How I Built a Multimodal AI Virtual Stager with the Gemini API and Cloud Run

#webdev #googlecloud #javascript #ai

The Problem with Empty Rooms

If you have ever tried to sell a house, you know the golden rule: empty homes sit on the market longer and sell for less. Buyers struggle to visualize the potential of a blank space.

As a Senior Data Scientist who is also fully licensed in real estate and insurance (yes, I can build the AI to stage your house, legally sell it to you, and write the insurance policy all in one go 😂), I knew there had to be a better, cheaper way than paying thousands of dollars for physical furniture staging.

For the Gemini Live Agent Challenge, I decided to build the Open House AI Storyteller—a full-stack, multimodal AI agent that takes a simple photo of an empty room and instantly generates a photorealistic staged image, a compelling marketing narrative (with a built-in Feng Shui expert mode!), and a studio-quality audio voiceover.

Here is a breakdown of the architecture, the tech stack, and the biggest roadblock I hit while orchestrating multiple AI models in Node.js.

🛠️ The Tech Stack

Frontend: React, Vite, Tailwind CSS, Framer Motion
Backend: Node.js, Express
Database: Supabase (for lead capture and deduplication)
Infrastructure: Google Cloud Run
AI & APIs: * Gemini 3.1 Flash Image (for pixel-perfect virtual staging)
- Gemini 2.5 Flash (for rapid text generation and Feng Shui analysis)
- Google Cloud Text-to-Speech (for the audio tour)

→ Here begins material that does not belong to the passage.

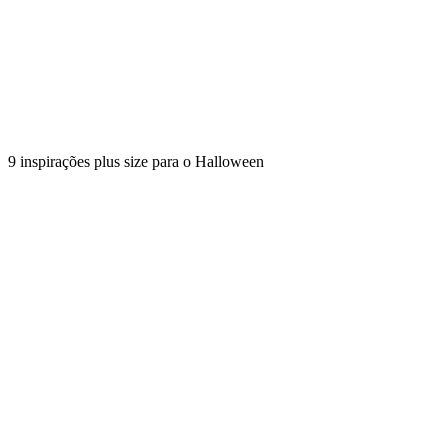
9 inspirações plus size para o Halloween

🏗️ The Architecture: Splitting the Brain

My initial approach was to send a single, massive prompt to the gemini-3.1-flash-image-preview model, asking it to both draw the staged room and write the marketing copy.

The result? A frozen server and an infinite loading spinner on my frontend.

I quickly learned a crucial lesson about multimodal AI: dedicated image models only output pixels. They will completely ignore text-generation instructions, and if your code is await-ing a text response that never comes, your API call will hang until the server crashes.

To fix this, I implemented a "split-brain" architecture in my Express backend. I separated the tasks so each model did exactly what it was best at:

Step 1: The Vision Request
I used sharp to compress the user's uploaded image to an optimal size, then sent it to the gemini-3.1-flash-image model with a strict visual prompt. To protect my Cloud Run instance from hanging on transient network spikes, I wrapped the API call in a custom 60-second timeout function with a smart retry loop.

Step 2: The Narrative Request
The second the image finished generating, I immediately triggered gemini-2.5-flash. I passed it the same base64 image along with a dedicated copywriter prompt. Because 2.5 Flash is multimodal, it could actually "see" the empty room layout and write a highly accurate description of how the new furniture layout maximized Qi flow and adhered to Feng Shui principles.

Step 3: The Voiceover
Finally, the generated text was passed to the Google Cloud TTS API to generate an MP3 buffer, which was sent back to the React frontend alongside the image and the story.